◆ EXTRACTED TEXT
- - - -

The central focus of this project is the implementation of an ML solution for the identification and classification of dangerous goods labels on trailers. The language and technology used to implement the requirements can be freely selected. For a possible integration into the IT system landscape a Docker container is suitable.
The following data is provided: · Image material of the scan system of all units for one year. · Booking data from the logistics system for the units for one year as an export in Excel format
We received HDD with more than 6 TB of pictures of trucks on it. The total number of photos is about 2.3 million. The directory structure is as follows:
- Folder with the name of the gate (since there are 4 gates (two at the entrance and two at the exit) 4 folders in total)
- Folders for each day (365 folders)
- Zip folders for each vehicle (the number of archived folders corresponds to the number of vehicles passed through the gate per day)
- Pictures of the vehicles (about 40 photos on average: photos of tractor unit and trailer from different angles, photos of license plates and distinguishing marks, etc.)
- Zip folders for each vehicle (the number of archived folders corresponds to the number of vehicles passed through the gate per day)
- Folders for each day (365 folders)

- - - -

◆ DATA TO EXAMINE

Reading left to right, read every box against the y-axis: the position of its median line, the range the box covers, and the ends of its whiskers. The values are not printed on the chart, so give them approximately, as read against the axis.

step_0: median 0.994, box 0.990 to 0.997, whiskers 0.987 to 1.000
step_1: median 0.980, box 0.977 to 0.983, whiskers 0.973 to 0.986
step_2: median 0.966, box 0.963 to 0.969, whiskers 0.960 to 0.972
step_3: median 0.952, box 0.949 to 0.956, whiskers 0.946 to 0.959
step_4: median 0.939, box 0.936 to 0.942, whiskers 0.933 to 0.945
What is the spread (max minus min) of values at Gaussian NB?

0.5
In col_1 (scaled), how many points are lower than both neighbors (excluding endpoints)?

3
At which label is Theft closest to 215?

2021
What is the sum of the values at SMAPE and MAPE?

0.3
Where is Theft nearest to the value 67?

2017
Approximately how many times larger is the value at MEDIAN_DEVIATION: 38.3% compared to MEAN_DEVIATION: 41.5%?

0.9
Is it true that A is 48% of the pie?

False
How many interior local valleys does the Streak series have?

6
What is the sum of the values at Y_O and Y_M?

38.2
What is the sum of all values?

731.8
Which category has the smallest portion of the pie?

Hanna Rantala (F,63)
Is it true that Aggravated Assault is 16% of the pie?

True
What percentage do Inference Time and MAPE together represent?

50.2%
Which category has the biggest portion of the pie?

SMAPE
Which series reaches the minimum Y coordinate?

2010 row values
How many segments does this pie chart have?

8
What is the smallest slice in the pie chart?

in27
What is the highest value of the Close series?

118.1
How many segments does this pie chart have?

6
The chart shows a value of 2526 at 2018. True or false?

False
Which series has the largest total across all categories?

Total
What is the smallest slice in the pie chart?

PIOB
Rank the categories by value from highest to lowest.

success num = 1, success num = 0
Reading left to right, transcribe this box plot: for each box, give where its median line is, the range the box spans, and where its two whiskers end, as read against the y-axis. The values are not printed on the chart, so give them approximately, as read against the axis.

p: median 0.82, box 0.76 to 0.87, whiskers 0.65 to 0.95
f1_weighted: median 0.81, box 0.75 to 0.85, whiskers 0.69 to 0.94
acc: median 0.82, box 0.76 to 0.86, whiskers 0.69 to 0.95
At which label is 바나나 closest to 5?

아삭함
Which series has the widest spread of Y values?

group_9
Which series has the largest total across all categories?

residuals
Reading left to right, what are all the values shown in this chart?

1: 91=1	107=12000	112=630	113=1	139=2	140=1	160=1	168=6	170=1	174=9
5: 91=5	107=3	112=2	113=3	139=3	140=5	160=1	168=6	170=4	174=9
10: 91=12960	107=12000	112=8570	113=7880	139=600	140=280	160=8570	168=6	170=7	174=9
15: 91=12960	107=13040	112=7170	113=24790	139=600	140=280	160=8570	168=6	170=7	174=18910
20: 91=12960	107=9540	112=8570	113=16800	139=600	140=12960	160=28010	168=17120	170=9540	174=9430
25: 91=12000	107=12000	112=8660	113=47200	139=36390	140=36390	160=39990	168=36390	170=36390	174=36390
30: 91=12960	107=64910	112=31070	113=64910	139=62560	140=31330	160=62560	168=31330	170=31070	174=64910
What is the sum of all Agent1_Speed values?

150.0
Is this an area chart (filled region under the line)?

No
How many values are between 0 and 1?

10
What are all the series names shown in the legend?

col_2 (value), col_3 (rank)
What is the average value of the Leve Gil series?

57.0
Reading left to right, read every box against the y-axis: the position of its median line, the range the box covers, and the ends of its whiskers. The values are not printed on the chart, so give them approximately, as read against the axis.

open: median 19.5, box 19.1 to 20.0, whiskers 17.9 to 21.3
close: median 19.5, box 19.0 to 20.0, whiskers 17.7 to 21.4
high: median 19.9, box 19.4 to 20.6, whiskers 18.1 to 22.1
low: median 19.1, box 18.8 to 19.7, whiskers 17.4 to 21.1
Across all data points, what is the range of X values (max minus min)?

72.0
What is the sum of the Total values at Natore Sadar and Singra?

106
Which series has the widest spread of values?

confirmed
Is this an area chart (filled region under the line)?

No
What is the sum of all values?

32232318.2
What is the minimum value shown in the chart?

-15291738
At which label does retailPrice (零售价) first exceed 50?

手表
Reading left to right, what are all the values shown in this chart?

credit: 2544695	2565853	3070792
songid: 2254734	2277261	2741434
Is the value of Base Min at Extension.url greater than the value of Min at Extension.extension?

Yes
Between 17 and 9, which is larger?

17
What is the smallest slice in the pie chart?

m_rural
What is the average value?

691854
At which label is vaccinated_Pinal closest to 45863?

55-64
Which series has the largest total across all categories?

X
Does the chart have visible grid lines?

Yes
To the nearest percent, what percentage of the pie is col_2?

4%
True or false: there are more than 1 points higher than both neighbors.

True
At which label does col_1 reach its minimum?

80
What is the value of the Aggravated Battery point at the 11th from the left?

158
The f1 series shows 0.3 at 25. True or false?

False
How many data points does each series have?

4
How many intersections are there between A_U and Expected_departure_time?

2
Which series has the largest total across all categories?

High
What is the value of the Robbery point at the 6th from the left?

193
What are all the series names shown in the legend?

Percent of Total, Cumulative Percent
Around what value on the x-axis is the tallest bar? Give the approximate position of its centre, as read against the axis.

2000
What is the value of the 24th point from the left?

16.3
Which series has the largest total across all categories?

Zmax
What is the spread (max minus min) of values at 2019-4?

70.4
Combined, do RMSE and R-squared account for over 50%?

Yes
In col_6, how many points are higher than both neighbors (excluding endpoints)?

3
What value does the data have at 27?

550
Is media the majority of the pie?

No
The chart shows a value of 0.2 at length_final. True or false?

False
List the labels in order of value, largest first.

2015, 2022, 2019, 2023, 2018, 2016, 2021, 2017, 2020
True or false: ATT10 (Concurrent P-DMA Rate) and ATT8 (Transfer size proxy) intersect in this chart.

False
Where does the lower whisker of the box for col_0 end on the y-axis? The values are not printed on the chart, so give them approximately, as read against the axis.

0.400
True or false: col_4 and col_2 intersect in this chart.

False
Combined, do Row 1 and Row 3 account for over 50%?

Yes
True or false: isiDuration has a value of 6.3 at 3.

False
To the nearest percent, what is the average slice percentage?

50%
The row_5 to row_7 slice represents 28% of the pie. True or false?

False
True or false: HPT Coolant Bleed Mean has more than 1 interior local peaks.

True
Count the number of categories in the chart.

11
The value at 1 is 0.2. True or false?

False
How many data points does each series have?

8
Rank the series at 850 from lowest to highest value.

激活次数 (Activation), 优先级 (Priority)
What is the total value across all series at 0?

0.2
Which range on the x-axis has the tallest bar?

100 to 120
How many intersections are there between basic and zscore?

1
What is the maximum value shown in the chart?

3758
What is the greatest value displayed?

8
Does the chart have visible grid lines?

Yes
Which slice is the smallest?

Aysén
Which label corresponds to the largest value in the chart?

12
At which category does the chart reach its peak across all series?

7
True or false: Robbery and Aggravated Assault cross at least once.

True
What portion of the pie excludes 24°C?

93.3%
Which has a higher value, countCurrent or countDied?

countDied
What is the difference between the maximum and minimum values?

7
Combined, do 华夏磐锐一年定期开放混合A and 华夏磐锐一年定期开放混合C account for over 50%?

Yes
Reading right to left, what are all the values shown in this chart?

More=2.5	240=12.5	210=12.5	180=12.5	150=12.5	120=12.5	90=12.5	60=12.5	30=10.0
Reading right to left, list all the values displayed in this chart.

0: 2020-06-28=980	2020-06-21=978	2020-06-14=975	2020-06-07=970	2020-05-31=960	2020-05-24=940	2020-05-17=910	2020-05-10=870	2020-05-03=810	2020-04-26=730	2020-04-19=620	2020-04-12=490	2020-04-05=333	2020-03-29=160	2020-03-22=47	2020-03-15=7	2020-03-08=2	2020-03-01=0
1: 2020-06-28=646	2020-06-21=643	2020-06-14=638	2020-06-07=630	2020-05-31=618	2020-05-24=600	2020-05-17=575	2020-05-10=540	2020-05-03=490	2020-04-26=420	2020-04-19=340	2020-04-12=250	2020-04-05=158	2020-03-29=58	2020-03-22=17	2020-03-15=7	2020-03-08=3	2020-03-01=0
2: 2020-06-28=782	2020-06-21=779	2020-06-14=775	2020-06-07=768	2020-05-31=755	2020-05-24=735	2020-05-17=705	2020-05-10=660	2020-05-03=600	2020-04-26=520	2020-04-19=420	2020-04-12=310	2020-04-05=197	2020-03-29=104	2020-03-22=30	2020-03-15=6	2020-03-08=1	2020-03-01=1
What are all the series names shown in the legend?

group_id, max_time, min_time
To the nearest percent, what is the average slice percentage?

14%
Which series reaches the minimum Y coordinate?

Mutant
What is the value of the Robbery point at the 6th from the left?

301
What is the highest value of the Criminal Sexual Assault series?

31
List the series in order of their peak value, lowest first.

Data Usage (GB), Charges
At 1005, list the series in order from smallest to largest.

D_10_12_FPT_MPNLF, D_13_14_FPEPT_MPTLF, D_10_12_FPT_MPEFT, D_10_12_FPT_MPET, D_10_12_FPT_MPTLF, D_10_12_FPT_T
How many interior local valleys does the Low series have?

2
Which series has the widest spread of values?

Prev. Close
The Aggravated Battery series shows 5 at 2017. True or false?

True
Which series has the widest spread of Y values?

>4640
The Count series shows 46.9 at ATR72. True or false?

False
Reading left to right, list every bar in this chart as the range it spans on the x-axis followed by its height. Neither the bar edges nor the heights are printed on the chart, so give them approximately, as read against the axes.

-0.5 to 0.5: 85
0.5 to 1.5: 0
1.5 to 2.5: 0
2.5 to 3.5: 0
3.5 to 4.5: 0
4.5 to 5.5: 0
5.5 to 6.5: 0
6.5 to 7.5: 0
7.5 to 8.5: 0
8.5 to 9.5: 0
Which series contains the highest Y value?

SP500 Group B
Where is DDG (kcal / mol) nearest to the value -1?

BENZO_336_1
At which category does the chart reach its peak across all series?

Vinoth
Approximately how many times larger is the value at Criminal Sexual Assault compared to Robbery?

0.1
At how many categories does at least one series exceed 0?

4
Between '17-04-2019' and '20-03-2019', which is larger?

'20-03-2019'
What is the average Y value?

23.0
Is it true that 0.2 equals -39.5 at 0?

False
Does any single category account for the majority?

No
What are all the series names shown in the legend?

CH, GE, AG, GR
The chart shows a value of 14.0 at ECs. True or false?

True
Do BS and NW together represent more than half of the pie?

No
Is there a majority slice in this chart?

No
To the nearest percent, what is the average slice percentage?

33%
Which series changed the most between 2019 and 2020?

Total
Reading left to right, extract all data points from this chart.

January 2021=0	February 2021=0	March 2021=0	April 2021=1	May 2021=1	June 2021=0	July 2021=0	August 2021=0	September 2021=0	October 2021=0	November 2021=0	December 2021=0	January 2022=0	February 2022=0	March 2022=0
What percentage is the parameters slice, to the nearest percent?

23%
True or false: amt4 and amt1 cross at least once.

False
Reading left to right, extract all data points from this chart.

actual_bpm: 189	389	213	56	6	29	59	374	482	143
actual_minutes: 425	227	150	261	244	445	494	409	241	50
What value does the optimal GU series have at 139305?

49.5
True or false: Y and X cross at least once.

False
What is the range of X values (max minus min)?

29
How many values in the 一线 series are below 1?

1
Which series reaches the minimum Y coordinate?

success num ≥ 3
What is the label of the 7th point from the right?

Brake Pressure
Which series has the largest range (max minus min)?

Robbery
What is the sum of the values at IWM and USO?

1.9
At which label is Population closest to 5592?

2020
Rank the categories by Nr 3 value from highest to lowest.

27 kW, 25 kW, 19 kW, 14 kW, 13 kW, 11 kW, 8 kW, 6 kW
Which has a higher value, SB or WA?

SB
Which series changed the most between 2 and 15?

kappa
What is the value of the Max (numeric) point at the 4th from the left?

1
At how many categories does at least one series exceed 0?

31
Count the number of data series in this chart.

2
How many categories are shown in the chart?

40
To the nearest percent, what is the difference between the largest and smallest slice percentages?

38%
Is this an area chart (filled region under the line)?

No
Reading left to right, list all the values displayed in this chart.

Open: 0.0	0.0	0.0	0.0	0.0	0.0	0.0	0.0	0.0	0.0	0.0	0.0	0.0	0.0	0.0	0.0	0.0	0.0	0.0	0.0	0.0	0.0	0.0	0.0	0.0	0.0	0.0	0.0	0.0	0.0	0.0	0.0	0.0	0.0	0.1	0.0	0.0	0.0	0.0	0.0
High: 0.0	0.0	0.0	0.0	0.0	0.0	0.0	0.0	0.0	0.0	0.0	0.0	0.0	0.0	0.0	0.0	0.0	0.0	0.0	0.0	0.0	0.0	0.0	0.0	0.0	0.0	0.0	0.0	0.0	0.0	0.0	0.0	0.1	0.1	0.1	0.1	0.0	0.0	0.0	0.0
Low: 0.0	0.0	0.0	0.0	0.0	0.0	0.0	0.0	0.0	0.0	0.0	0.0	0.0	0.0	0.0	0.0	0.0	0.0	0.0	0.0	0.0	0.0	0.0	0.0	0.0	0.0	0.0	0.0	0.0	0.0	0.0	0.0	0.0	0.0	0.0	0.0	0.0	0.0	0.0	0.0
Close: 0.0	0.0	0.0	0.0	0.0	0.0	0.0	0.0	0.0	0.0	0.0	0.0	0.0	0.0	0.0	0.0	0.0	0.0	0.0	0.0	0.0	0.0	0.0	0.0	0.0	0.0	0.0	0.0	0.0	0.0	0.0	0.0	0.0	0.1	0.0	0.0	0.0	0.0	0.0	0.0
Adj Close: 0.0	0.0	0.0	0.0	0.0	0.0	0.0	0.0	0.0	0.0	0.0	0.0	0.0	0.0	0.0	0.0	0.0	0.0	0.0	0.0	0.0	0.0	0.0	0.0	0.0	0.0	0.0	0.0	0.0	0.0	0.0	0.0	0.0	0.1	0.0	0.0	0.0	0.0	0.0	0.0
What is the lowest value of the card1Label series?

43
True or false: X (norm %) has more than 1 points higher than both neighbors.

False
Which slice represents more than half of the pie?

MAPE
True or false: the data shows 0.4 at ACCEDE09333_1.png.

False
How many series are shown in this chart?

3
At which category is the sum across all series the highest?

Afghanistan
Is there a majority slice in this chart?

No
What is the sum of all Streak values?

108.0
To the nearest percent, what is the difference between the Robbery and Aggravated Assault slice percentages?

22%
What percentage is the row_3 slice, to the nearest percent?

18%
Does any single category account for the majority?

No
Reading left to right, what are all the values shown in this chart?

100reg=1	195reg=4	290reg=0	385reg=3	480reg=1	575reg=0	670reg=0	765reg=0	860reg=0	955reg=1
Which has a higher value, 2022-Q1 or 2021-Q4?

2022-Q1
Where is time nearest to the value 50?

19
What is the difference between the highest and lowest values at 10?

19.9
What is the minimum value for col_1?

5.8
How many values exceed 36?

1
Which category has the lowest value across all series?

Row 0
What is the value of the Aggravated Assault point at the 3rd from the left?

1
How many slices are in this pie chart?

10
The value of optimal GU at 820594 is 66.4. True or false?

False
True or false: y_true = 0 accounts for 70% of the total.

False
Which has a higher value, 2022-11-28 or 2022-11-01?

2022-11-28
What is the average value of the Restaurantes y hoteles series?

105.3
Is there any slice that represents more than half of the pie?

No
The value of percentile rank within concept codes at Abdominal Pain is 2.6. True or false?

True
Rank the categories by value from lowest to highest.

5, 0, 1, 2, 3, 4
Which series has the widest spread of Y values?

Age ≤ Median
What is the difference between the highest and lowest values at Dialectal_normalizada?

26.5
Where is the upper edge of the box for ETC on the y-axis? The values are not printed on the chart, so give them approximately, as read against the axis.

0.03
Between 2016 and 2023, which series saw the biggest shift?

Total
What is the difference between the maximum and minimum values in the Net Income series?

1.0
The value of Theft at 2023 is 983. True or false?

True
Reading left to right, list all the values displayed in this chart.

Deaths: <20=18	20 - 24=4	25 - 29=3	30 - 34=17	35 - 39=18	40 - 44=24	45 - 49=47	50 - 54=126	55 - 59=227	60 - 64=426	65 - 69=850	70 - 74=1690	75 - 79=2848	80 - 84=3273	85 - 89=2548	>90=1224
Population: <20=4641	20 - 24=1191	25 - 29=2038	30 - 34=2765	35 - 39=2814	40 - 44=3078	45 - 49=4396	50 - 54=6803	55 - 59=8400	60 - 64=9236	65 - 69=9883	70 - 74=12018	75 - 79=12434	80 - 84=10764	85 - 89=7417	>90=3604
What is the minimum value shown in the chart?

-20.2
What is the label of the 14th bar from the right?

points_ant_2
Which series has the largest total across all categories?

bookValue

- - - -

◆ ABOUT THIS TASK
Continue the project description on detecting dangerous goods labels on trailers, picking up after its last line.

◆ WRITTEN ANSWER
We analyzed the data and came to the following conclusions:
- each zip folder has a unique name, including the timestamp with the YYYYMMDD-HHMMSS format
- inside the zip folder specific photos have unique names
- the specific photos have the same names in all zip folders
- we also discussed with the company the accuracy of the current system of recognition of dangerous signs and received the answer that the accuracy is not known because the system is not used in current activities
- after discussion and analysis, we decided that the most appropriate photos for training would be those taken from the back of the vehicle and titled “snapshot-chassis0-Isback-full.jpg”
- the company also provided an excel file with the tableu data. We analyzed the file and came to the conclusion that it is difficult to use it in the process of processing and obtaining the necessary photos. So the only identifier of the vehicle in the excel file, which can be used in the identification and filtering of photos is datestamp. In addition, some of the vehicles in the file do not have a mark on the presence of dangerous goods and, accordingly, the sign, while in the photo taken at the specified time at the specified gate, it is present.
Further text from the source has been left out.